PROBLEM: Exact copy without images: repeat every entry as written.

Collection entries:
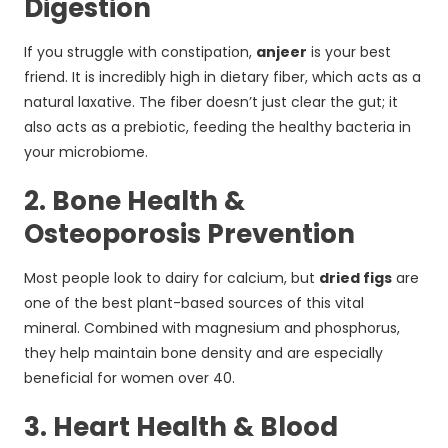
Digestion
If you struggle with constipation,
anjeer
is your best
friend. It is incredibly high in dietary fiber, which acts as a
natural laxative. The fiber doesn’t just clear the gut; it
also acts as a prebiotic, feeding the healthy bacteria in
your microbiome.
2. Bone Health &
Osteoporosis Prevention
Most people look to dairy for calcium, but
dried figs
are
one of the best plant-based sources of this vital
mineral. Combined with magnesium and phosphorus,
they help maintain bone density and are especially
beneficial for women over 40.
3. Heart Health & Blood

COMPLETED EXERCISE:
Digestion
If you struggle with constipation,
anjeer
is your best
friend. It is incredibly high in dietary fiber, which acts as a
natural laxative. The fiber doesn’t just clear the gut; it
also acts as a prebiotic, feeding the healthy bacteria in
your microbiome.
2. Bone Health &
Osteoporosis Prevention
Most people look to dairy for calcium, but
dried figs
are
one of the best plant-based sources of this vital
mineral. Combined with magnesium and phosphorus,
they help maintain bone density and are especially
beneficial for women over 40.
3. Heart Health & Blood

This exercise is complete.